В 1920 г. в «Переписке из двух углов» Вячеслав Иванов пишет Михаилу Гершензону: «Будем, подобно Ницше, настороженно следить за собой, нет ли в нас ядов упадка, заразы “декадентства”». За этим следует определение декадентства как «чувств[а] тончайшей органической связи с монументальным преданием былой высокой культуры вместе с тягостно — горделивым сознанием, что мы последние в ее ряду»[1]. Хотя историческим фоном к этому высказыванию Иванова служили революция и военный коммунизм, оно довольно точно передает то чувство, которое было так характерно для русских символистов, живших, как и их европейские коллеги последних десятилетий XIX века, с острым ощущением конца. В России это ощущение сопровождалось утопическими надеждами, которые здесь достигли размаха, неведомого Европе. Утопическая направленность проявлялась по — разному в политических, социальных и апокалиптических аспектах и, возможно, оказалась связующим звеном между занятыми преобразованием российской действительности кругами интеллигенции, которые в остальном имели между собой мало общего. Среди них были как мыслители — визионеры и ожидавшие апокалиптического преображения писатели мессианского толка, так и представители революционных течений, обернувшихся событиями 1905 и 1917 гг.
В данной монографии исследуется явление, известное как «русский духовный ренессанс», в рамках которого горстка апокалиптических визионеров вознамерилась преобразить жизнь[2]. Будучи истинными детьми fin de siècle — эпохи, захватившей в России и часть XX века, — они пропускали свои декадентские тревоги и утопические надежды сквозь призму апокалиптического видения, вдохновляясь различными мистическими и религиозными учениями, прежде всего книгой Откровения Иоанна Богослова (Апокалипсисом). В контексте одновременно религиозного идеализма и декадентского этоса они исповедовали мироощущение, которое я предлагаю называть «декадентским утопизмом». Данный термин предполагает причинно — следственные связи между их предчувствием конца и утопическими мечтаниями. Это мироощущение, воплотившееся в новаторских художественных и жизненных практиках, было обусловлено их попытками преодолеть эпохальный кризис, столь точно описанный в знаменитой сентенции Вяч. Иванова, с которой мы начали введение, где современники поэта названы «последними в ряду».
Герои этого исследования существовали в пространстве этоса, подчеркивавшего физический упадок, и искали экономику желания, которая преодолела бы явление, в европейской медицине получившее название «дегенерация» (вырождение). Прежде всего они стремились обессмертить тело любви, преодолев смерть: в поколении fin de siècle в России смертью были одержимы не только декаденты, но и представители утопических течений[3]. Наиболее радикальные из них, озабоченные вопросами пола и смысла любви, верили, что могут победить смерть, если станут сопротивляться природному императиву прокреативности и отвергнут традиционные взгляды на пол.
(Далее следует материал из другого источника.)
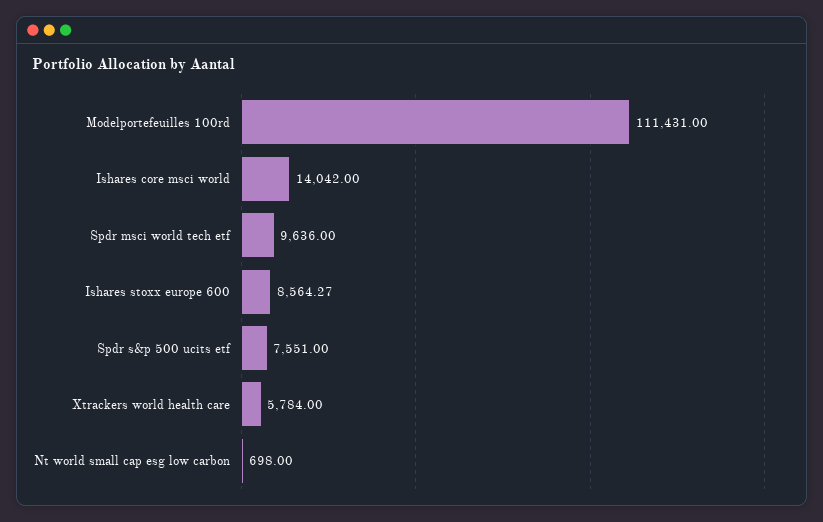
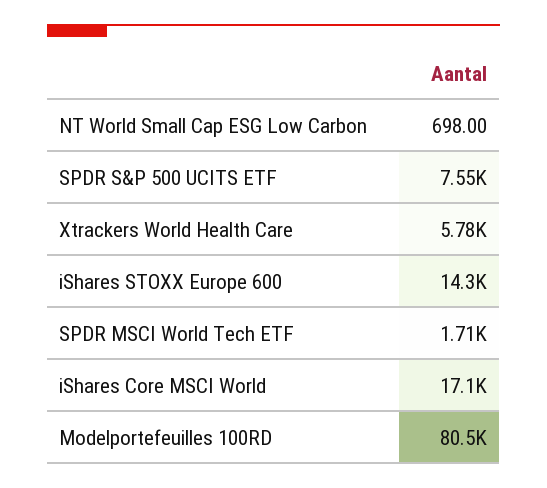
Modelportefeuilles 100rd: 111431 -> 80500
Ishares core msci world: 14042 -> 17100
Spdr msci world tech etf: 9636 -> 1710
Ishares stoxx europe 600: 8564.27 -> 14300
Как я покажу, декаденты — утописты, отвергая бремя деторождения, поставили себе цель преодолеть смертную природу человека посредством парадоксальной эротической экономики.
Такой утопический проект был связан с духом времени: в России из‑за социополитического отставания fin de siècle начался позже, чем в Европе, и продолжался дольше, захлестнув начало XX века. Этот характерный для России временной сдвиг породил в культуре ощущение запоздалости, которое в европейском fin de siècle связывалось с декадентством. В России запоздалость повлекла за собой неожиданные последствия. Например, согласно Виктору Шкловскому, позднее развитие русского романа породило жанр, который не стал подражанием устоявшейся литературной традиции, а пародировал западноевропейскую художественную прозу, таким образом положив начало обновлению жанра романа[4]. Я полагаю, что одним из последствий запоздалого fin de siècle в России стало слияние декадентского и утопического сознания. Вместо линейной траектории истории, заканчивавшейся декадансом, утопия предлагала внеисторическую парадигму, которая ведет к обновлению жизни.
В основе русской «эротической утопии» — термин принадлежит Сергею Зеньковскому, который приписывает его Евгению Трубецкому[5], — лежало убеждение в том, что только любовь может преодолеть смерть и сделать тело бессмертным. Эротическая утопия представляет собой альтернативный взгляд на проблематичные взаимоотношения Эроса и Танатоса по отношению к более известной концепции инстинкта смерти у Фрейда. Но русские адепты этой утопии покушались не только на законы природы; отказываясь считать биологию судьбой, они коренным образом пересматривали индивидуальный опыт эротической любви. Целью программы эротической революции в их понимании было преодоление кризиса сексуальности в Европе, создание новых форм любви и соответствующих жизненных практик, которые преобразили бы семью и даже самое тело[6]. Самой противоречивой «реальной» дилеммой, которую поставила эта утопия, была вера в то, что преображение жизни может быть достигнуто только посредством преобразования желания, запрещающего совокупление.